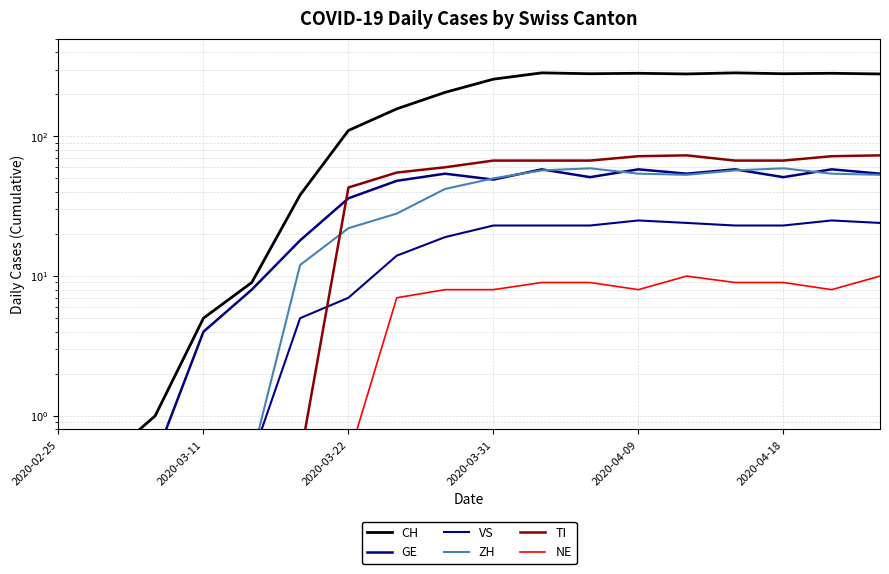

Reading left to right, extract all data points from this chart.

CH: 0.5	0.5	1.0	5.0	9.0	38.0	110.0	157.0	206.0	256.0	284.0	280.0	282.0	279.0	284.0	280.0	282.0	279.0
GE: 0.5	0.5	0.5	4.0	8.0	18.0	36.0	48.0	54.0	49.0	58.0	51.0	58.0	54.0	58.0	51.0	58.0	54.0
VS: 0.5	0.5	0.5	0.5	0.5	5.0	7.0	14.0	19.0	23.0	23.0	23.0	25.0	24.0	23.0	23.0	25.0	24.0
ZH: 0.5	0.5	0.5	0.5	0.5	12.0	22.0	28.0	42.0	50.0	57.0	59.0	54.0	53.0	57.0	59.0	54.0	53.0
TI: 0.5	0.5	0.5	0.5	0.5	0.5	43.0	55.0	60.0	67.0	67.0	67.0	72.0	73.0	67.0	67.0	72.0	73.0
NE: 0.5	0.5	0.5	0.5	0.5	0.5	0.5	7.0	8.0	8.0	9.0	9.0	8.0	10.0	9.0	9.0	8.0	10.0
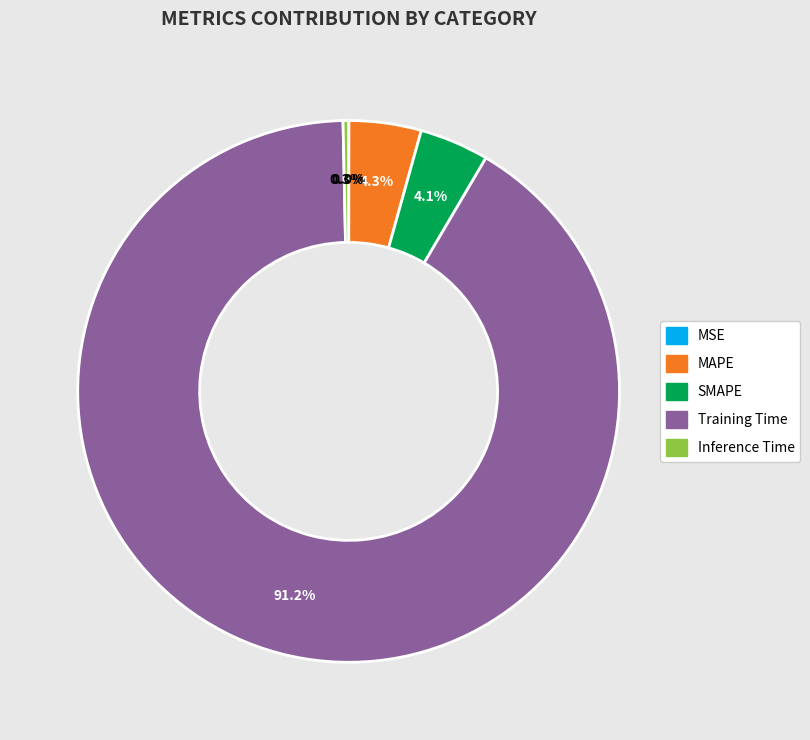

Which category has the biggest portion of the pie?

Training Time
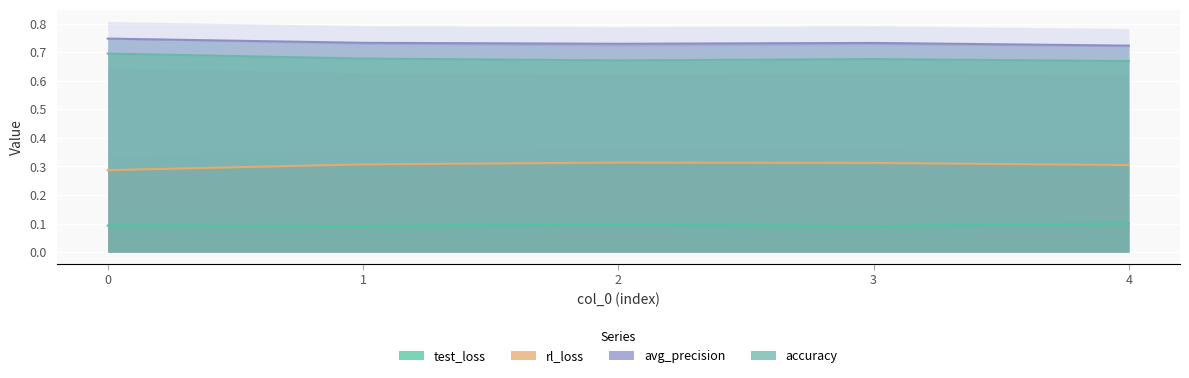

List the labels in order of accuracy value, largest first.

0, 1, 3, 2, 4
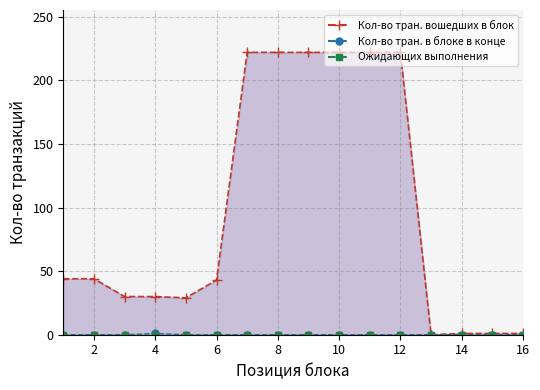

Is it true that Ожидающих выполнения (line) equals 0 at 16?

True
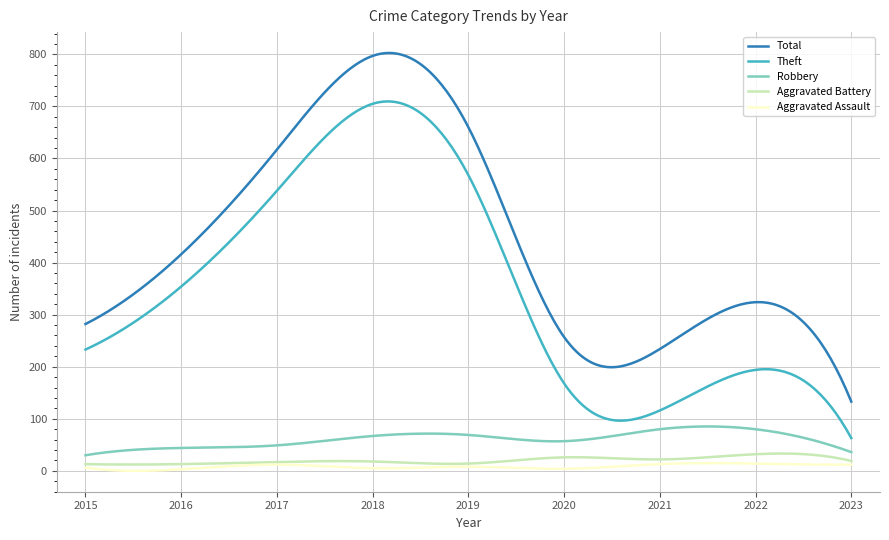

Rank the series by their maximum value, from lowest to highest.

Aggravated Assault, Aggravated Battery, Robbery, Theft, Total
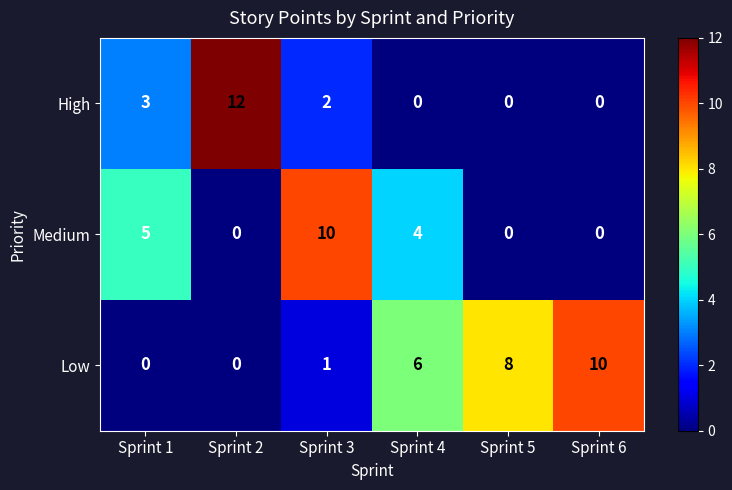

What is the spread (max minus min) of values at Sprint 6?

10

○ ○ ○ ○ ○ ○ ○

## WRITTEN TASK
Please write out all of the data above again, changing "biggest" to "largest" and leaving everything else untouched. Omit the pictures.

## RESPONSE TO THE EXERCISE
Reading left to right, extract all data points from this chart.

CH: 0.5	0.5	1.0	5.0	9.0	38.0	110.0	157.0	206.0	256.0	284.0	280.0	282.0	279.0	284.0	280.0	282.0	279.0
GE: 0.5	0.5	0.5	4.0	8.0	18.0	36.0	48.0	54.0	49.0	58.0	51.0	58.0	54.0	58.0	51.0	58.0	54.0
VS: 0.5	0.5	0.5	0.5	0.5	5.0	7.0	14.0	19.0	23.0	23.0	23.0	25.0	24.0	23.0	23.0	25.0	24.0
ZH: 0.5	0.5	0.5	0.5	0.5	12.0	22.0	28.0	42.0	50.0	57.0	59.0	54.0	53.0	57.0	59.0	54.0	53.0
TI: 0.5	0.5	0.5	0.5	0.5	0.5	43.0	55.0	60.0	67.0	67.0	67.0	72.0	73.0	67.0	67.0	72.0	73.0
NE: 0.5	0.5	0.5	0.5	0.5	0.5	0.5	7.0	8.0	8.0	9.0	9.0	8.0	10.0	9.0	9.0	8.0	10.0

Which category has the largest portion of the pie?

Training Time

List the labels in order of accuracy value, largest first.

0, 1, 3, 2, 4

Is it true that Ожидающих выполнения (line) equals 0 at 16?

True

Rank the series by their maximum value, from lowest to highest.

Aggravated Assault, Aggravated Battery, Robbery, Theft, Total

What is the spread (max minus min) of values at Sprint 6?

10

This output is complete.